As far as the APEC Summit itself, it's a great opportunity for the President to engage with a number of economies in his interest in pursuing deeper dialogue on economic issues, including infrastructure, energy, and trade. So I think those will be some of the highlights of the visit at this stop.
Q: On the speech?
SENIOR ADMINISTRATION OFFICIAL: The speech is similar to his message that in order for the international trading system to grow and prosper, people need to adhere to market-driven principles and open their economies to each other's products, and that a system that is unbalanced between those who have an open market and those who close their markets, and is not based reciprocity, is not sustainable.
Q: Is China the main target of the speech?
SENIOR ADMINISTRATION OFFICIAL: Well, obviously, some of the practices that China has undertaken can have significant effects -- steel overcapacities, semiconductors -- many of these could have a significant effect on the U.S. worker as well as workers around the region. So I think this is one of the examples of how that type of intervention can be very negative to the prosperity of the region, as well as U.S. citizens.
Q: It sounds like there's going to be an announcement about TPP-11. Is the United States being left behind in this region, in your mind?
SENIOR ADMINISTRATION OFFICIAL: No. I think the fact that -- the President is here visiting and is part of the dialogue, and has already spent a significant portion of time talking to his allies and likeminded partners in Japan and South Korea. We'll continue that conversation with many parties here.
So we absolutely are engaged on the economic side, and we'll continue to be so.
Q: Could you talk about India's role in the Indo-Pacific framework?
SENIOR ADMINISTRATION OFFICIAL: Yeah. India is a major economy that's rising. It has fast growth. Prime Minister Modi has been doing a lot in the way of pressing reforms to allow India to pull even more people out of poverty.
India is increasingly a partner of the United States in security terms as well, and it also happens to share many values in common with the United States. India and the United States are the world's first and second largest democracies, and both of us have an abiding interest in the maritime commons remaining open and trade continuing to flow freely.
So it's no accident that we're viewing the region with a wider aperture to include India as one of the "bookends", as Secretary Tillerson calls it, of the region -- the United States being the other bookend.
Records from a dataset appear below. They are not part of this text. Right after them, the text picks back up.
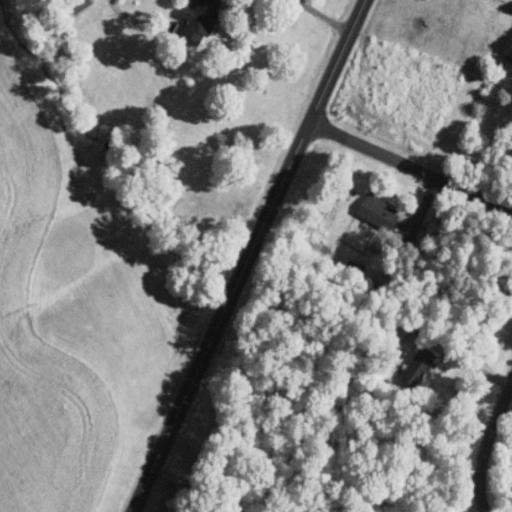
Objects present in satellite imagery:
building: (73, 4)
building: (77, 4)
road: (323, 15)
building: (197, 19)
building: (192, 21)
road: (411, 166)
road: (425, 202)
building: (377, 210)
building: (371, 211)
road: (248, 256)
building: (354, 267)
building: (398, 328)
building: (417, 364)
road: (473, 367)
building: (414, 369)
road: (484, 443)
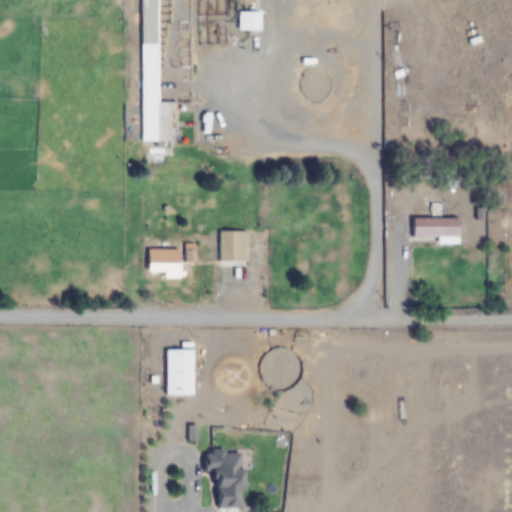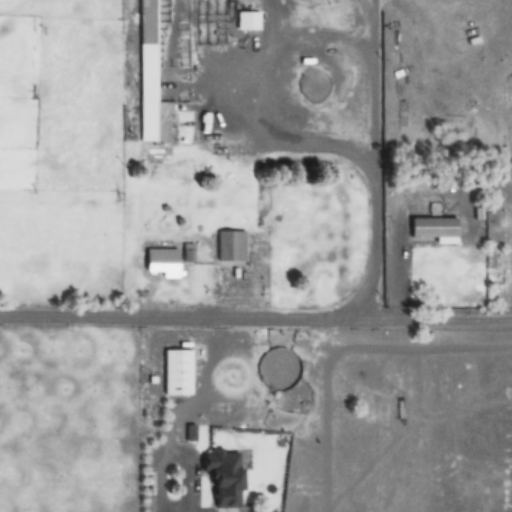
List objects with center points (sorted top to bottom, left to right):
building: (247, 21)
road: (366, 75)
building: (153, 79)
road: (368, 164)
building: (168, 173)
building: (433, 230)
building: (232, 246)
crop: (255, 255)
building: (162, 264)
road: (255, 314)
building: (177, 372)
building: (226, 484)
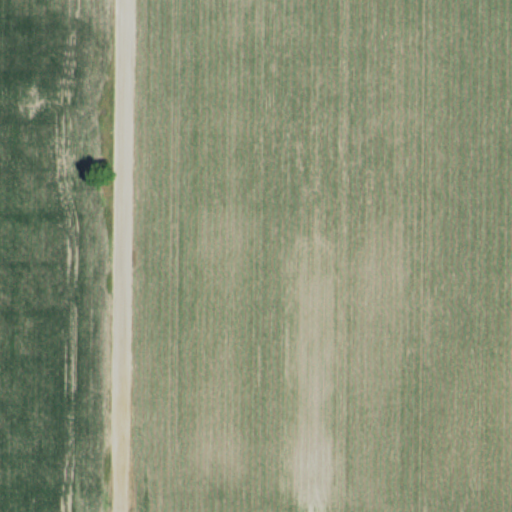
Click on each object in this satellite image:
road: (120, 256)
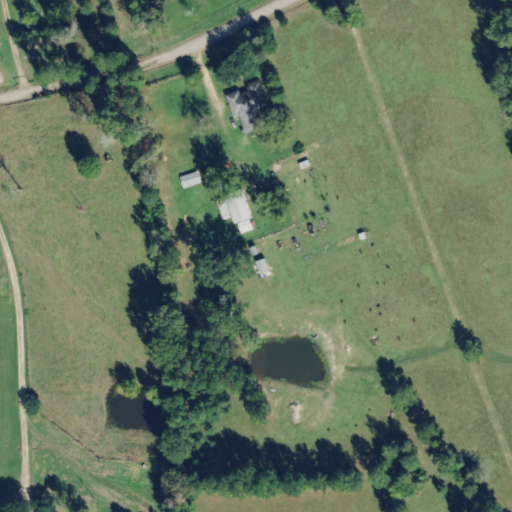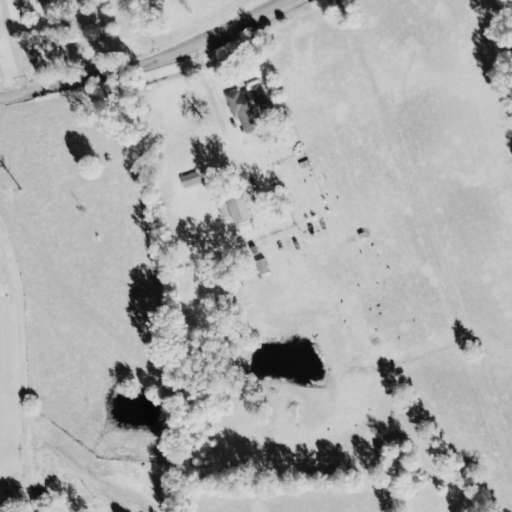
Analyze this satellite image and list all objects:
road: (11, 47)
road: (156, 58)
building: (248, 107)
building: (189, 179)
building: (236, 210)
road: (115, 359)
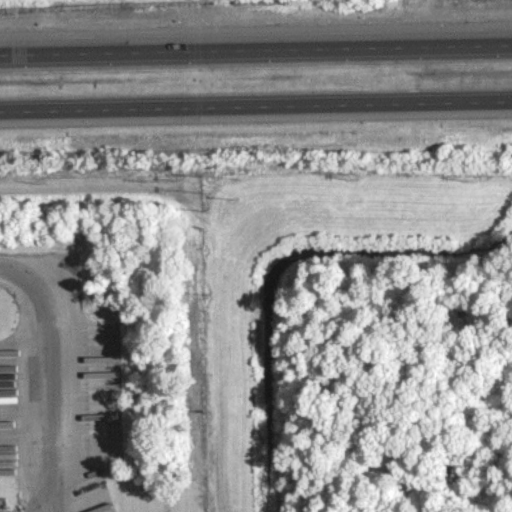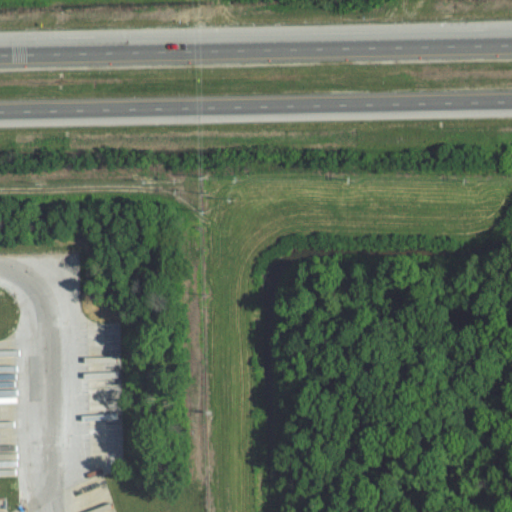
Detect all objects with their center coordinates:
road: (256, 49)
road: (256, 106)
road: (44, 374)
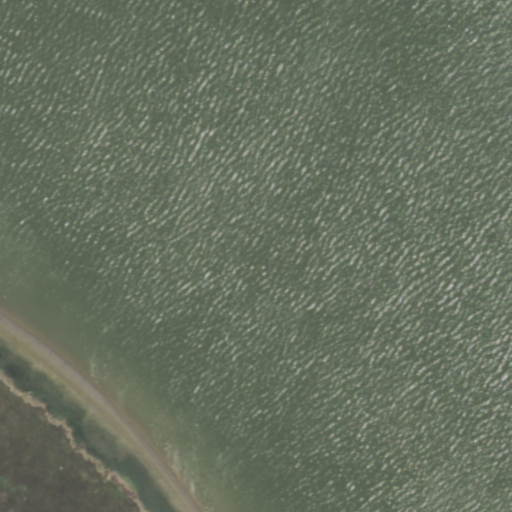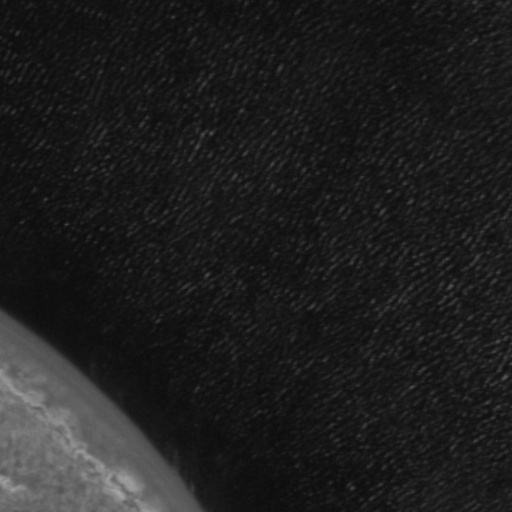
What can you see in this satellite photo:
river: (296, 174)
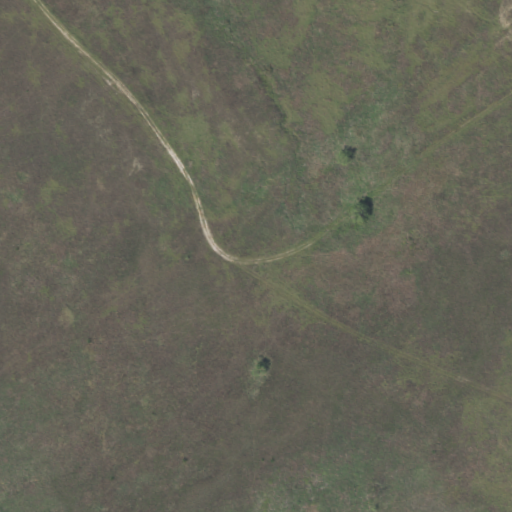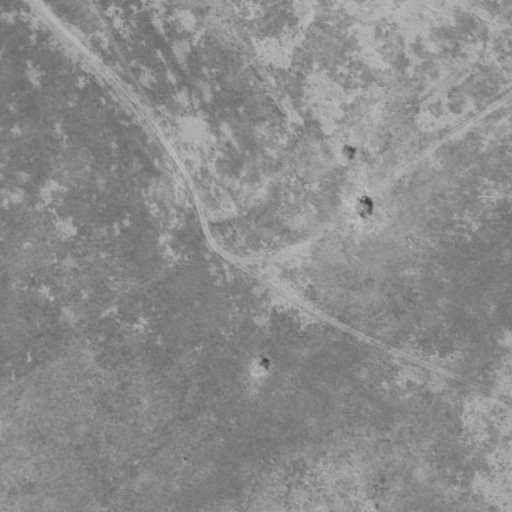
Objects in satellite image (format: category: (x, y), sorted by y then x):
road: (379, 193)
road: (222, 254)
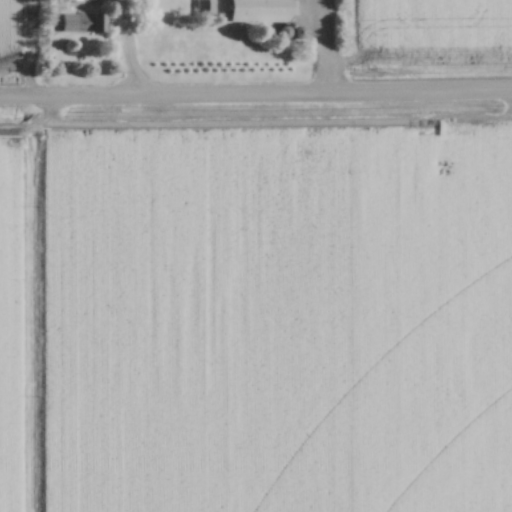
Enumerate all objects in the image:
building: (73, 3)
building: (204, 9)
building: (260, 10)
building: (259, 12)
building: (87, 23)
building: (87, 24)
crop: (385, 27)
silo: (282, 32)
silo: (297, 32)
road: (322, 46)
road: (132, 47)
road: (255, 94)
crop: (256, 316)
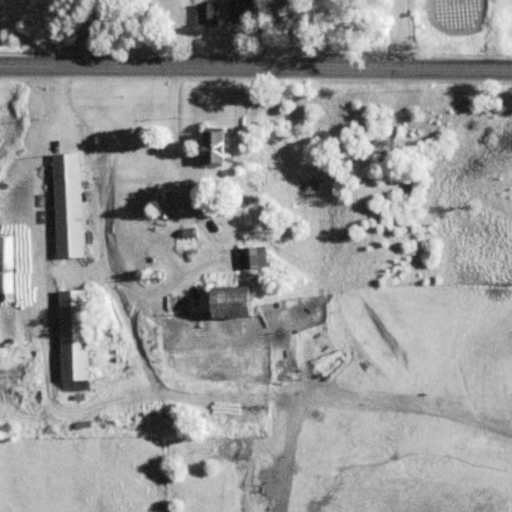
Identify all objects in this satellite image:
building: (245, 9)
building: (210, 12)
road: (256, 66)
building: (219, 145)
building: (167, 203)
building: (71, 204)
building: (258, 256)
building: (245, 298)
building: (78, 338)
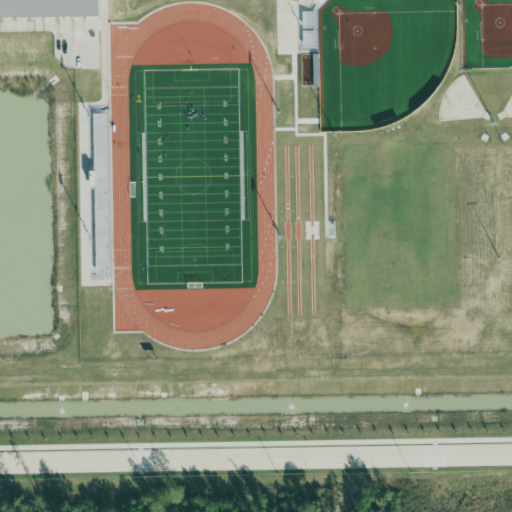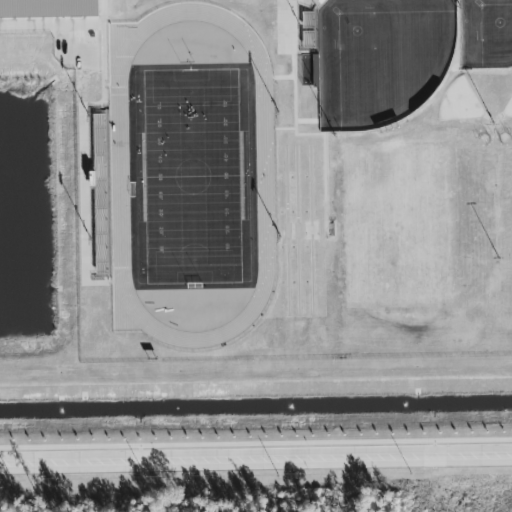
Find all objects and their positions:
building: (50, 9)
park: (192, 175)
park: (399, 225)
road: (256, 460)
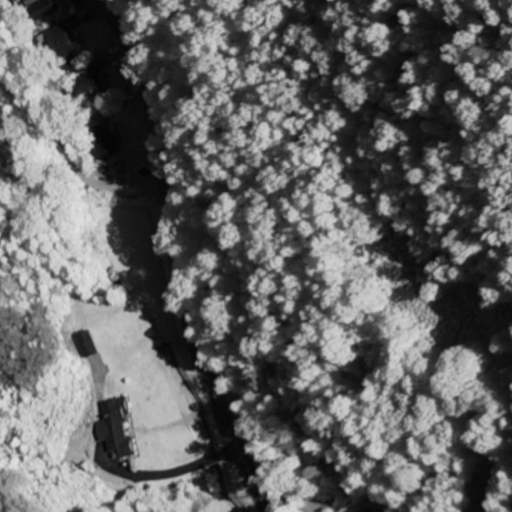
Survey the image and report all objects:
building: (39, 11)
building: (61, 43)
road: (70, 161)
building: (6, 164)
road: (177, 258)
building: (114, 426)
building: (314, 452)
building: (356, 511)
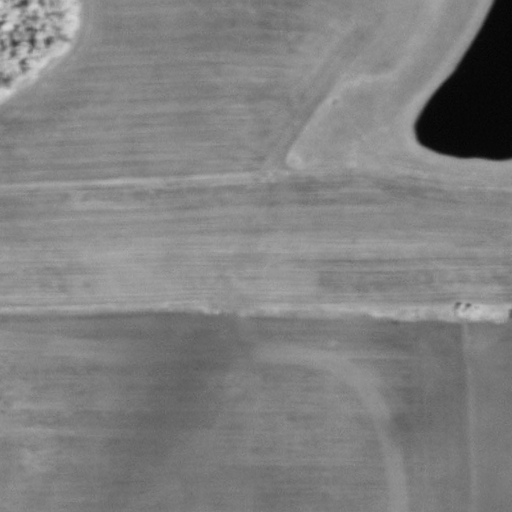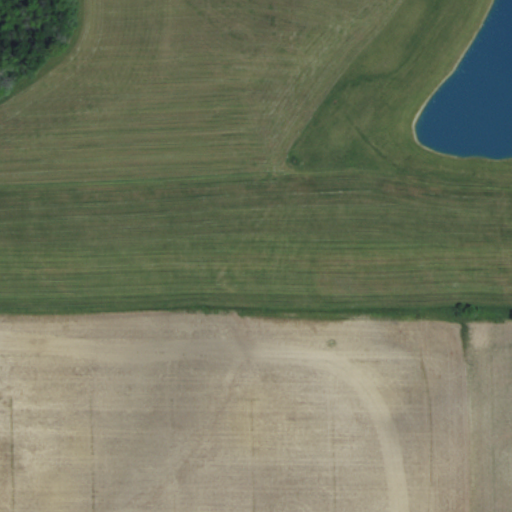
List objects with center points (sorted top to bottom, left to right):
airport runway: (279, 146)
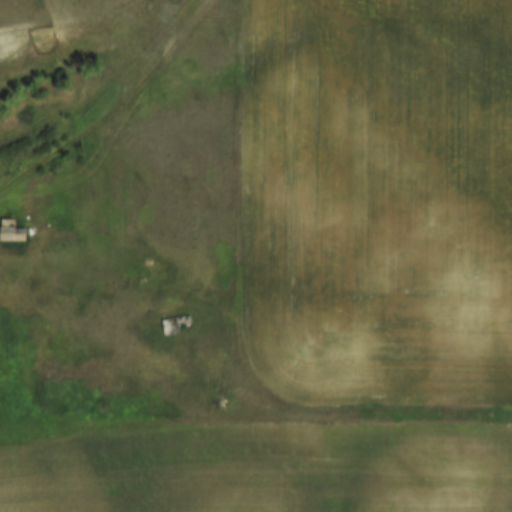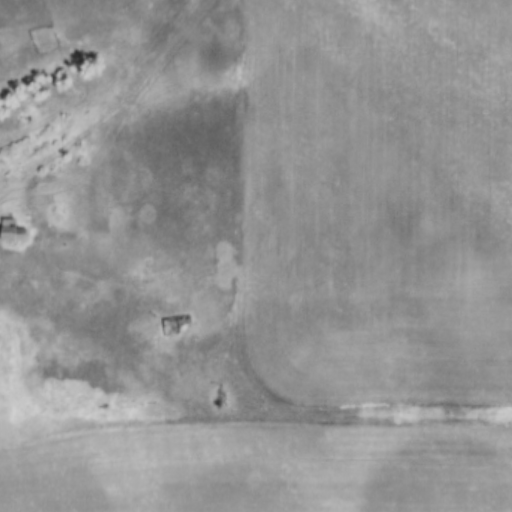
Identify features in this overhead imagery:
road: (116, 111)
building: (10, 234)
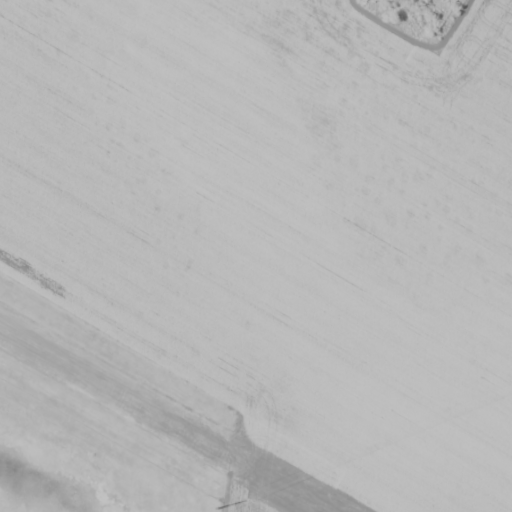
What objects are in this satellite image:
power tower: (216, 506)
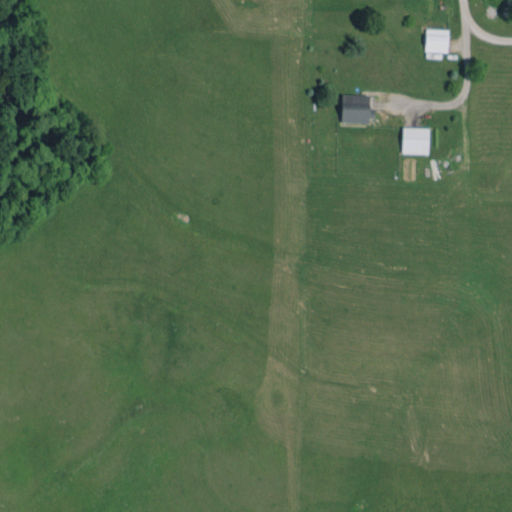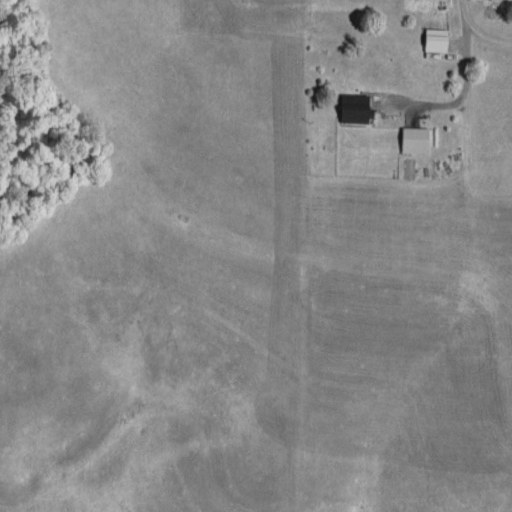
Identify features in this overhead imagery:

Q: One more thing. We're landing in Southeast Asia. The President has not actually, publicly, to my knowledge, mentioned what's going on in Burma, even though the rest of the administration has focused on it. Will he do that? Is he not doing it because it was such a focus of President Obama? Is that why he's ignoring it?
SENIOR ADMINISTRATION OFFICIAL: No, no, no. The President has been quite concerned about what's going on in Burma. It's come up in a number of his conversations with Southeast Asian leaders, and certainly he'll be discussing it, and publicly as well.
I don't know if it will be in this --
SENIOR ADMINISTRATION OFFICIAL: I expect that he will. Perhaps not in this speech, but while --
SENIOR ADMINISTRATION: No, no, no.
Q: During this trip.
SENIOR ADMINISTRATION OFFICIAL: In this trip. Yeah. Thank you.